A um passo do perigo: pré-diabetes ganha o centro das atenções entre especialistas
Condição fronteiriça acende alerta devido a suas reais ameaças ao organismo

Uma linha tênue separa os níveis normais de açúcar no sangue dos índices que indicam a presença de diabetes, doença que afeta 589 milhões de pessoas ao redor do globo. Em uma estreita faixa de glicose já elevada, está o pré-diabetes, um conceito estabelecido em 1979 como um marcador de atenção, que agora é alvo de um conjunto de estudos mirando seus impactos no corpo e as novas táticas para evitar sua conversão no problema de saúde por trás de infarto, cegueira e amputações. Em resumo, não se trata de uma pré-doença. E, por isso, o cuidado individualizado, que pode envolver inclusive a prescrição de remédios, tornou-se demanda urgente. Diz respeito, só no Brasil, a cerca de 50 milhões de pessoas a um passo do diabetes e de outros perigos.
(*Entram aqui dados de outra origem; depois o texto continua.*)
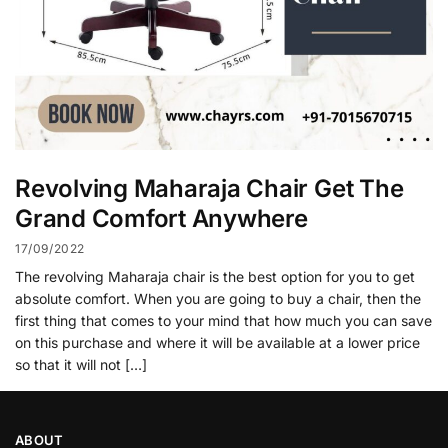
Revolving Maharaja Chair Get The
Grand Comfort Anywhere
17/09/2022
The revolving Maharaja chair is the best option for you to get
absolute comfort. When you are going to buy a chair, then the
first thing that comes to your mind that how much you can save
on this purchase and where it will be available at a lower price
so that it will not […]
ABOUT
O assunto esteve no centro das discussões da última reunião da Associação Americana de Diabetes (ADA, na sigla em inglês), realizada em Chicago. No encontro, foram debatidas estratégias de controle que envolvem mudanças no estilo de vida, medicamentos e até o engajamento de toda a família. O rastreio do diabetes tipo 2 — aquele mais comum e associado a maus hábitos, ao ganho de peso e ao envelhecimento — já está incrustado no check-up periódico há décadas. O problema é que descompassos nos níveis de açúcar no sangue, medidos por exames como a glicemia de jejum e a hemoglobina glicada, podem dar as caras antes de se cruzar a linha do diagnóstico em si (veja o gráfico). O pré-diabetes, mais que um alerta, sinaliza que um distúrbio silencioso e perigoso está se instalando. As pesquisas mostram que, em um prazo de cinco anos, ele pode se enraizar e se transformar em diabetes, o que exigirá monitoramento rígido e tratamento medicamentoso. “O pré-diabetes já faz parte da doença”, ressalta o endocrinologista João Salles, presidente eleito da Sociedade Brasileira de Diabetes. Não à toa, análises apontam que, mesmo sem passar a fronteira, indivíduos com a condição correm maior risco cardíaco.
No congresso americano, martelou-se que estamos diante de um problema de saúde pública. O Brasil ocupa a sexta posição no ranking mundial de pessoas com diabetes, com 16 milhões de casos estimados, mas esse número chega a quase o triplo quando se computam cidadãos com pré-diabetes. Felizmente, há formas de brecar o desgoverno glicêmico e seu rastro de estragos. Além do binômio reeducação alimentar e exercícios físicos, a aposta entre os experts reside em medicações. Hoje drogas como a metformina já são receitadas para impedir o progresso do pré-diabetes. Mas o futuro pode nos reservar novas e mais eficientes moléculas. Um dos trabalhos promissores apresentados em Chicago testou a combinação da conhecida semaglutida do Ozempic com outra substância na mesma caneta. Em estudo com 3 417 adultos com obesidade e sem diabetes, a medicação batizada de CagriSema fez com que os índices de glicose no sangue despencassem até 87% nos exames dos participantes com pré-diabetes. Isso significa que os níveis foram revertidos para a zona normal. “O tratamento ainda foi associado a melhoras substanciais na pressão arterial, no colesterol e na circunferência abdominal”, disse Timothy Garvey, professor da Universidade do Alabama, nos EUA. Um positivo efeito dominó.

Mas a preocupação com fatores que levam ao pré-diabetes e ao diabetes em si deveria começar mais cedo. De preferência, antes mesmo do nascimento. Nas sessões científicas da ADA, defendeu-se que os cuidados com a alimentação desregrada, o sedentarismo e os exames de glicemia alterados devem integrar o próprio planejamento familiar, sendo relevantes sobretudo durante a gravidez. O disparo de açúcar no sangue, aliás, é uma questão a ser enfrentada em família. A ideia é que uma gestante pode abrir portas para hábitos saudáveis em razão do bebê, mas que isso deve se espraiar para todos ao redor dela — e se manter após o parto. “As recomendações que conhecemos são eficazes, mas não estão funcionando, porque as taxas de diabetes estão aumentando. Isso nos força a olhar para fora do indivíduo”, disse Aliria Rascón, professora da Universidade do Estado do Arizona. Para a especialista, não basta focar o paciente, é preciso empoderar os lares e a sociedade e mudar o ambiente ao redor para impedir que a pandemia de pré-diabetes siga em frente. Do contrário, a estrada para o desastre permanecerá livre.